CalOSBA awards Chapman’s Leatherby Center of Entrepreneurship and Business Ethics a $1 million grant for an Inclusive Innovation Hub

The grant will allow the center to focus on fostering entrepreneurship in underserved communities by drawing in volunteers and mentors. Photo by JACK SUNDBLAD, Staff Photographer

Female founders represent nearly half of all startups, yet women receive less than 3% of the venture capital funding available. 

Immigrants are 80% more likely to start a business than their native counterparts.

These are just some of the groups of people to whom the Leatherby Center of Entrepreneurship and Business Ethics at Chapman University strives to give equal opportunity.

This past November, the center was awarded a $1 million grant, which will be dispersed over four years by the California Office of Small Business Advocate (CalOSBA) to establish an Inclusive Innovation Hub. 
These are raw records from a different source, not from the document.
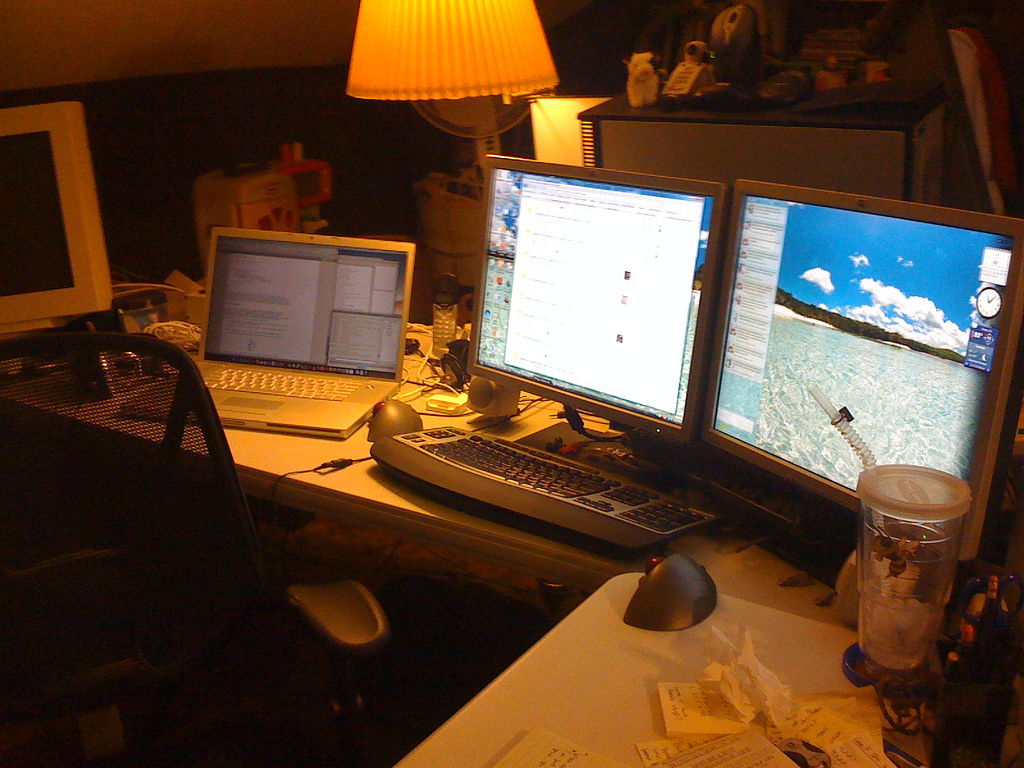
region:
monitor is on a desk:
[477, 150, 725, 442]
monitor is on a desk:
[703, 173, 1018, 563]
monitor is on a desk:
[1, 110, 110, 333]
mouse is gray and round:
[630, 556, 722, 636]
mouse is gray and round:
[368, 398, 419, 441]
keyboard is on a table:
[376, 425, 719, 563]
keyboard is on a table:
[130, 363, 400, 431]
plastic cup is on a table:
[857, 464, 966, 683]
According to CalOSBA’s website, it launched the Accelerate California Inclusive Innovation Hubs program with a focus on diversity, equity and inclusion. The programs will accelerate technology and science-based firms in key industry areas with a strong outreach focus on diverse founders, including women and people of color, along with underserved regions.

The center, which first opened in 1995 with a $3 million endowment by Ralph W. Leatherby, has a mission to provide hands-on experience to the next generation of talent, guiding them to launch and scale ventures.
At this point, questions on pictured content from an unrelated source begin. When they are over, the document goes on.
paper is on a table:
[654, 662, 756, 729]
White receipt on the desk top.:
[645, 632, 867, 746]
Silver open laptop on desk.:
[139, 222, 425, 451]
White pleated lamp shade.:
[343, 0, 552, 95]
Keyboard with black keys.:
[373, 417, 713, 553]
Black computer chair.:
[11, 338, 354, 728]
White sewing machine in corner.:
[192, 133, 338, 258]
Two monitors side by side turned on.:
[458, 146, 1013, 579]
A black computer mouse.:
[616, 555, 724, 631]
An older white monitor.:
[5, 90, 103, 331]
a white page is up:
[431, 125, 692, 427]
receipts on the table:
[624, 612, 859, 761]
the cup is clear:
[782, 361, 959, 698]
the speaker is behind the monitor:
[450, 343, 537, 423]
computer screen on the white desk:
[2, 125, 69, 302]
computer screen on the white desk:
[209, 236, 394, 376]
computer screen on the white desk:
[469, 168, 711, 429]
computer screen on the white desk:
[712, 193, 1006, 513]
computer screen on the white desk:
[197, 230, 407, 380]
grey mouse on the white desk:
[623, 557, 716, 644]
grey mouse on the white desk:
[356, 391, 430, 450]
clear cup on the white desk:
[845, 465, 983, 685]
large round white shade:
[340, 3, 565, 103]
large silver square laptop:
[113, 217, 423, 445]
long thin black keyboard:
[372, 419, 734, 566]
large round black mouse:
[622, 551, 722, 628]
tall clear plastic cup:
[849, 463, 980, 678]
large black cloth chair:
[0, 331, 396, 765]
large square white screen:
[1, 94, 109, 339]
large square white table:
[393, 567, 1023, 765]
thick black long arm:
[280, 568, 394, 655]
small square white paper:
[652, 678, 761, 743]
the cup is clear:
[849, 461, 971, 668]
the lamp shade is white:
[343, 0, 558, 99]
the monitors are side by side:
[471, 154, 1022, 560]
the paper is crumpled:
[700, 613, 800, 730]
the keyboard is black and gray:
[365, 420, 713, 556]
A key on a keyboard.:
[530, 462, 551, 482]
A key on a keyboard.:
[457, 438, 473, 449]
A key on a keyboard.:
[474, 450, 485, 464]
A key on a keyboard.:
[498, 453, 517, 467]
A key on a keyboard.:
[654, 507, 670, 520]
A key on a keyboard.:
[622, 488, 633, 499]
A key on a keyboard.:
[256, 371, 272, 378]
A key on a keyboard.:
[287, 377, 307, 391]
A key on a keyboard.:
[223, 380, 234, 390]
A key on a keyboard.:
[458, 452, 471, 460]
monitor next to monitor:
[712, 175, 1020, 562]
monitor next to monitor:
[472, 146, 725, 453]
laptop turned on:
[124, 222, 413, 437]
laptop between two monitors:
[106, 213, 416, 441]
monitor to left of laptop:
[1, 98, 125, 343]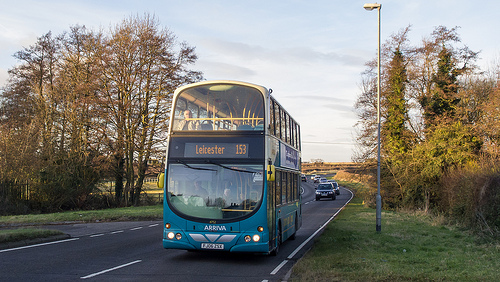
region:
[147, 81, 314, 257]
A large double decker bus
Leatherby Center director Cynthia West hopes the grant will draw in more volunteers, mentors and corporate sponsors to support its programs.

“Inclusivity and equity are very important to me,” West told The Panther. “When I was a student, I fought for the University of California Regents to add a gender and ethnic studies requirement to the bachelor's degree alongside hundreds of other students, so this is a cause near and dear to my heart. As a co-founder of four tech startups, I was often the only woman on the leadership team. Helping ameliorate these imbalances is core to my experiences.”

Inclusivity and equity are very important to me. When I was a student, I fought for the University of California Regents to add a gender and ethnic studies requirement to the bachelor’s degree alongside hundreds of other students, so this is a cause near and dear to my heart. As a co-founder of four tech startups, I was often the only woman on the leadership team. Helping ameliorate these imbalances is core to my experiences.
— Cynthia West, Leatherby Center director

The $1 million grant will also directly support students in entrepreneurship degree programs at Chapman.

Senior business administration major Aylo Corshen, president of the newly minted Chapman Entrepreneurship Organization, hopes the grant will allow for a surge in student-led initiatives and startups. 

“With this grant, the Leatherby Center will have the resources to better support our underserved entrepreneurs at Chapman and the greater Orange County,” Corshen said. “For our students, this means enhanced guidance and coaching programs will be available at the center.”

Leatherby Center staff and students believe the university will start seeing more success stories come out of the center due to the grant. Their hope is that this will ultimately lead to the entrepreneurship emphasis gaining even greater recognition within the growing Argyros College of Business and Economics.

According to West, the grant has made a women’s workforce development program with the Brea Chamber of Commerce possible. The program, called the Women Rising Leadership Academy, currently has 77 women and serves to help mid-career women discover what is next for them.

“I am honored and humbled to be in a position to give back to others,” West said. “This grant will allow the Leatherby Center to open our doors to the wider community in Orange County, not just Chapman students, staff and alumni.”

I am honored and humbled to be in a position to give back to others. This grant will allow the Leatherby Center to open our doors to the wider community in Orange County, not just Chapman students, staff and alumni.